I've been lurking for a while and wasn't going to join the discussions until I'd finished the sequences, but it doesn't look like anyone has mentioned the possibility of just switching to a 28 hour sleep cycle. I've wanted to try one for years, but college or work always conflicted.

Basically, you go to sleep 4 hours later each night. Your first bedtime is midnight, then 4AM, then 8AM, etcetera. By the 6^th sleep cycle, you will have slipped back a total of 24 hours. Because of this, the crossover point occurs after 7 days.

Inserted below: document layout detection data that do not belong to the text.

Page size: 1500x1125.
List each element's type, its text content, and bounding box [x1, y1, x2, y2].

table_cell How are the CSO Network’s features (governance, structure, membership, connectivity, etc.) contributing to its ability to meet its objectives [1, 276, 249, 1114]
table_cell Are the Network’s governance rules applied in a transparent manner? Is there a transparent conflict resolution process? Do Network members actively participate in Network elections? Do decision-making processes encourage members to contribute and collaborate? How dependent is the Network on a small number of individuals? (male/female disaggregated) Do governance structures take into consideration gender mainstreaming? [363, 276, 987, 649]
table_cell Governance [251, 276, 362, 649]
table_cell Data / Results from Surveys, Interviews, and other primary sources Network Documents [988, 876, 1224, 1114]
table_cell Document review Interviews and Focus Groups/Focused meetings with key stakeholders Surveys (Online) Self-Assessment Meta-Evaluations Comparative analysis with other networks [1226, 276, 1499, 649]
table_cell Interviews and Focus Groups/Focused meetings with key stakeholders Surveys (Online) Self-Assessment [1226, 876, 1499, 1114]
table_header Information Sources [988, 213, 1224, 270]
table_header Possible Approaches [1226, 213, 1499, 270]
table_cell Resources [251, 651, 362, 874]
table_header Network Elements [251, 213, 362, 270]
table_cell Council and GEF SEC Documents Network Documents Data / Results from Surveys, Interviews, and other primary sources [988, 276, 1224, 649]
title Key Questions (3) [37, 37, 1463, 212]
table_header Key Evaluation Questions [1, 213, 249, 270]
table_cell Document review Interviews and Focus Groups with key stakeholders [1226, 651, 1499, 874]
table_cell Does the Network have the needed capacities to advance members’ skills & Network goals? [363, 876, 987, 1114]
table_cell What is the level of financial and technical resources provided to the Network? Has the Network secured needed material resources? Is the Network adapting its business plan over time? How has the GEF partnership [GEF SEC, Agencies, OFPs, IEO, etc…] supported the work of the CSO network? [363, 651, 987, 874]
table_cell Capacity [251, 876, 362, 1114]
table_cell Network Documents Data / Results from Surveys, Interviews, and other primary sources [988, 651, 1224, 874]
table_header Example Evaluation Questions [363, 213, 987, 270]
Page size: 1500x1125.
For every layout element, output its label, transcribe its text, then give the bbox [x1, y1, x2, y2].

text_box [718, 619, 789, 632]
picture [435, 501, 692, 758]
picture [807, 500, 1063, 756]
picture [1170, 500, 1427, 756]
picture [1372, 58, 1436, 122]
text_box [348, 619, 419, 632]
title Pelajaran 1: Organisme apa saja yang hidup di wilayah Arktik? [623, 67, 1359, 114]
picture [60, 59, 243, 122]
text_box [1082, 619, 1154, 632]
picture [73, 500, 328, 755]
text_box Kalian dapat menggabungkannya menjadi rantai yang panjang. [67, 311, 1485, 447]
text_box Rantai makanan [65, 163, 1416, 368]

This means it is possible to maintain a relatively normal schedule, so long as you can leave work early on Mondays, and get to work late on Fridays due to sleep.

Xkcd has a rather nice graphical illustration, and the comic explanation is a bit more thorough than I was.

Comment author: tut 12 February 2015 12:37:01PM 1 point [-]

And this schedule will also drive you stark raving mad.

Shift work, especially work where you have to be up at night sometimes but not always, is associated with heart attacks, weight gain and several different psychiatric conditions that involve being miserable and unproductive etc.

If you want to change your sleep schedule without getting jet lagged you should shift your wake up time by no more than 10 minutes per day. So shifting one hour should take almost a week, four hours the better part of a month.

Comment author: lmm 14 February 2015 11:01:37AM 1 point [-]

This isn't traditional shift work; in shift work you shift by 8 hours all at once, and then it takes ~5 days for bodily hormones to adjust. Shifting by 2 hours a day has less of an obvious problem. Do you have a source for that 10 minutes claim? IIRC the body's natural cycle in the absence of external cues tends to be ~25 hours, so I would expect the "no jetlag shift" to be asymmetric.